NWO Open Competition Grants for Helen de Hoop, Helmer Strik and Catia Cucchiarini

Date of news: 6 May 2021

Four research projects from Radboud University receive a NWO Open Competion grant from the NWO Domain Social Sciences and Humanities. Each proposal could have a maximum budget of 750,000 euros. Within the Faculty of Arts, project applications from Helen de Hoop, Helmer Strik and Catia Cucchiarini have been accepted.

This instrument makes funding available for the best research proposals in the humanities and social sciences, without any thematic limitations. Forty one project proposals were eventually awarded funding. The aim of the Open Competition is to facilitate excellent, non-programmed, curiosity-driven research that primarily addresses a social sciences or humanities research question and research problem.

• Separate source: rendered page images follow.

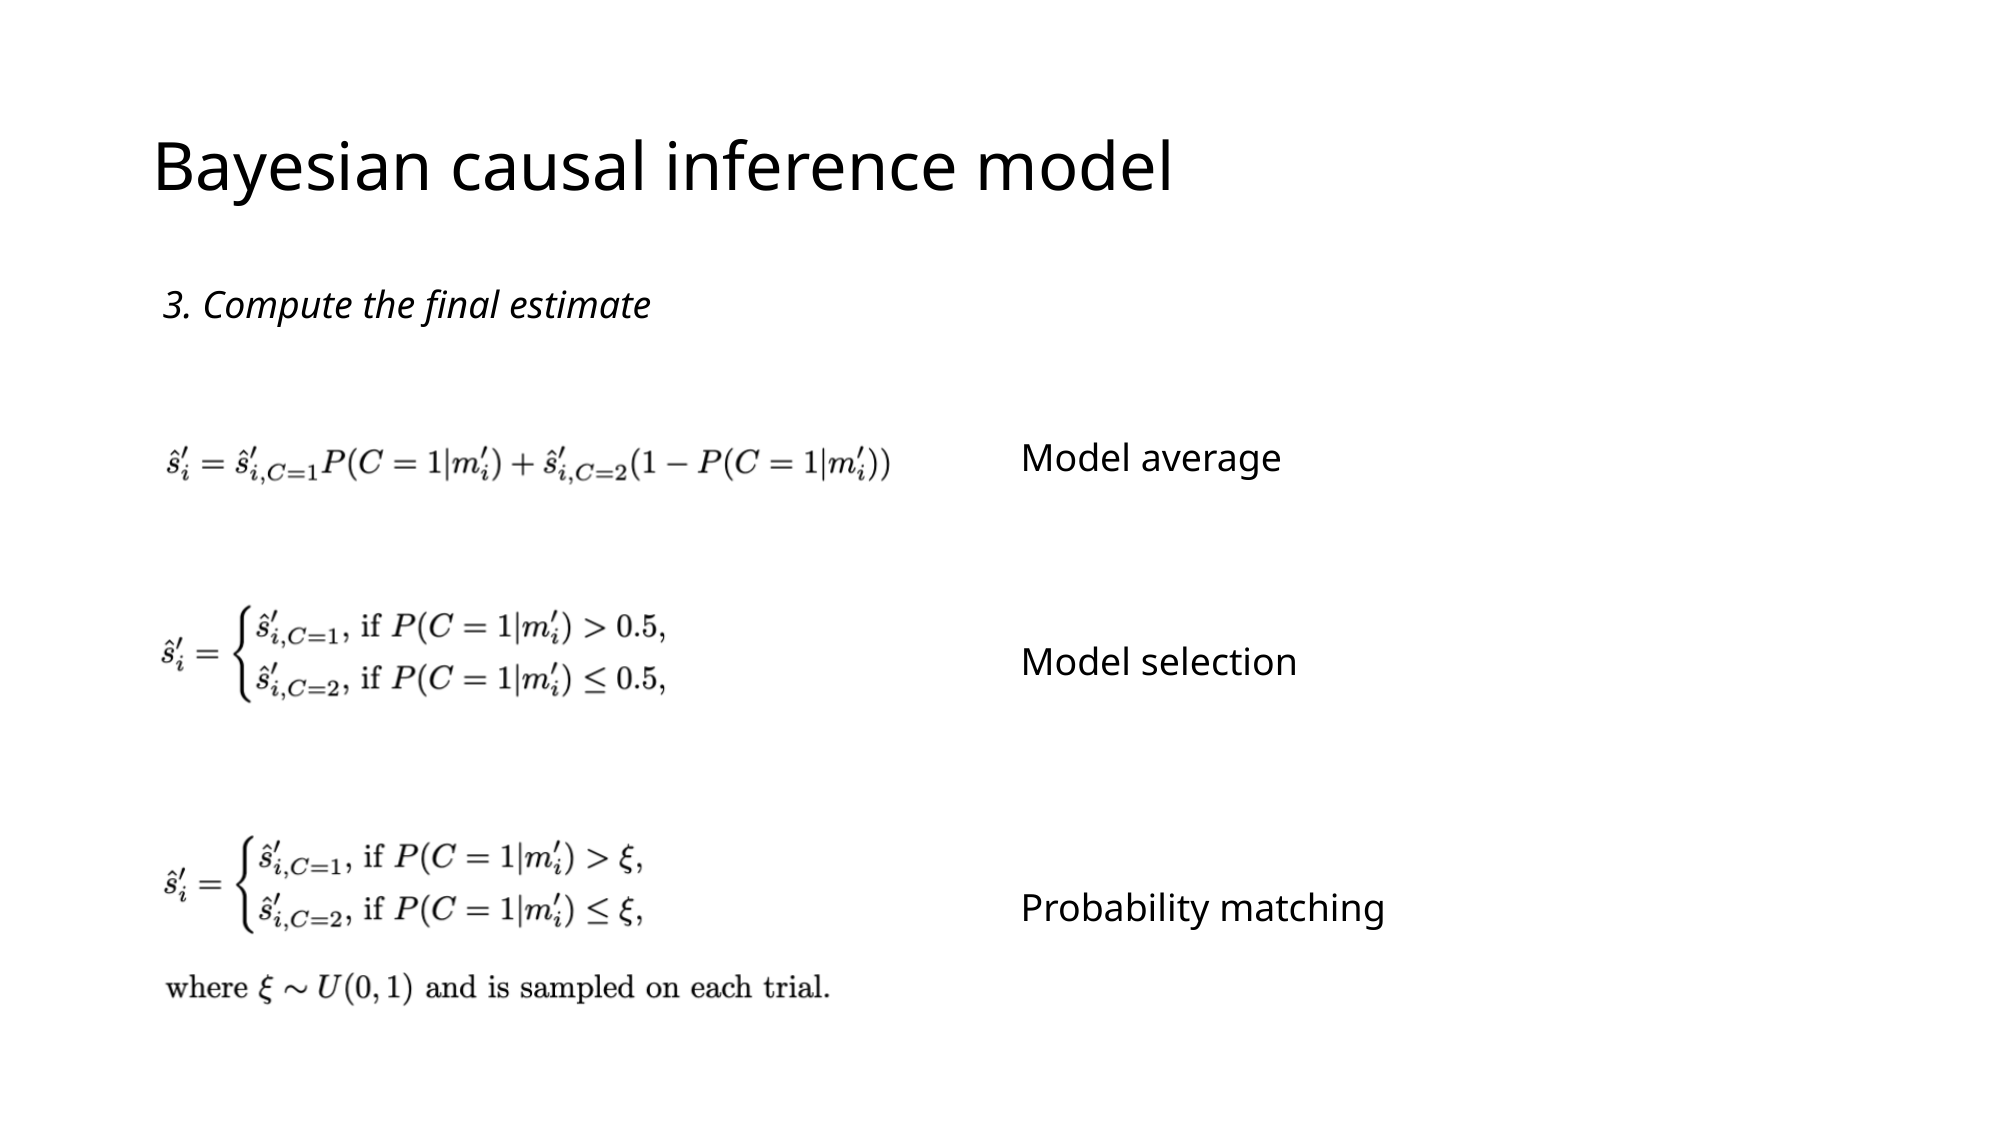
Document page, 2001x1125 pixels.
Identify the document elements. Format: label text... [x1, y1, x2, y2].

title Bayesian causal inference model [137, 59, 1863, 278]
picture [147, 950, 865, 1032]
text_box Probability matching [1005, 877, 1613, 937]
picture [147, 589, 686, 733]
picture [137, 810, 678, 936]
text_box Model average [1005, 426, 1613, 487]
picture [147, 426, 894, 512]
text_box Model selection [1005, 630, 1613, 691]
text_box 3. Compute the final estimate [147, 273, 991, 350]
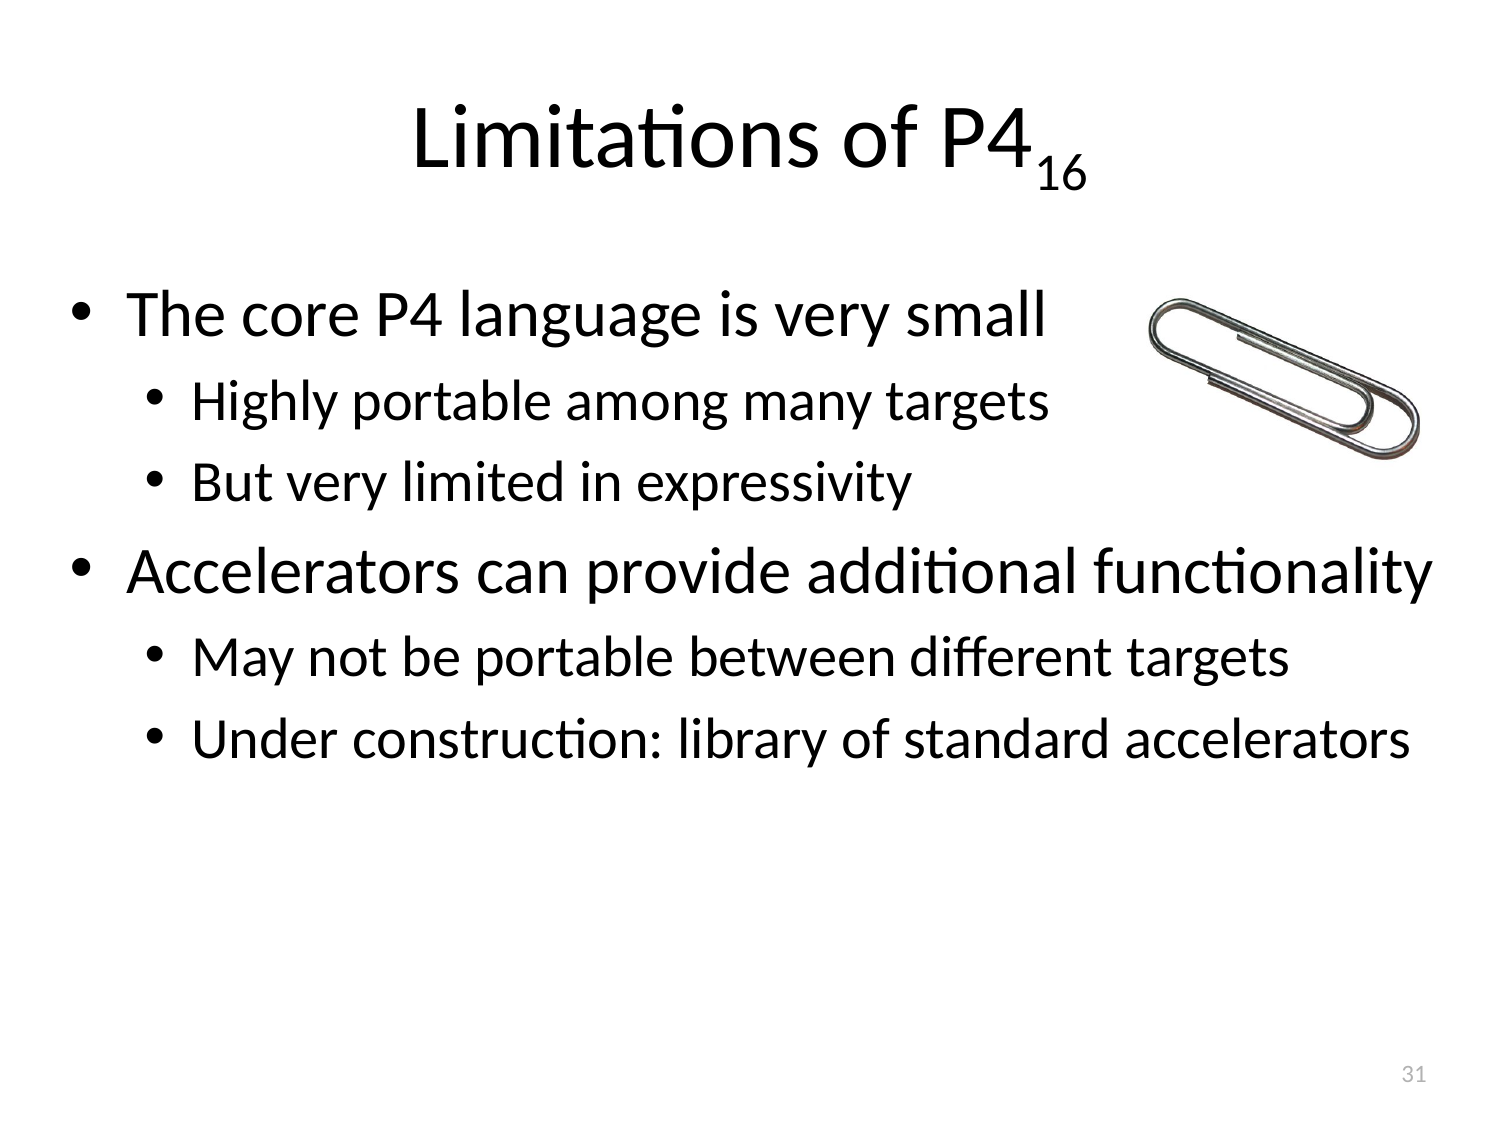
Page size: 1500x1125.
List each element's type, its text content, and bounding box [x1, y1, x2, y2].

Advanced speech technology and learning analytics for personalized reading education

Catia Cucchiarini, linguist, & Helmer Strik, linguist. Together with Bernard Veldkamp (University of Twente).

Adapting automatic speech recognition of Dutch child speech for speech and reading diagnostics and combining it with learning analytics, provides scientific insights into reading development, early detection of reading problems and subsequent personalization of reading instruction to meet the needs of individual children and support them even better.

What does it do to you? The impact of using informal or polite pronouns of address across languages

Helen de Hoop, Professor of Theoretical Linguistics.

In languages such as Dutch, German, French and Spanish, speakers have a choice between using either a polite or an informal pronoun when addressing others. This research investigates the effect of using either pronoun on the addressee. Experiments will be conducted across languages, situations, genders, and age groups.

Control mechanisms of social-emotional regulation

Ivan Toni, Professor of Motor Cognition & Karin Roelofs, Professor of Experimental Psychopathology.

Emotion regulation is necessary for participating in human society, as evidenced by the isolation often encountered by people suffering from social-anxiety disorder. This project tests the hypothesis that social-emotional regulation is an action selection problem, and uses that knowledge to enhance the efficacy of clinical interventions in social anxiety patients.

High-resolution brain scans for understanding cognitive enhancing brain pills

Roshan Cools, Professor of Cognitive neuropsychiatry & David Norris, Professor of MR Techniques in Brain Function.

Our environment changes constantly. Brain dopamine is essential for flexible, goal-directed behaviour. Consider the cognitive enhancing effects of smart drugs that increase dopamine. How does dopamine alter brain function? New high-resolution MRI scans will unravel how common dopamine pills alter communication between brain areas to enhance cognition and behaviour.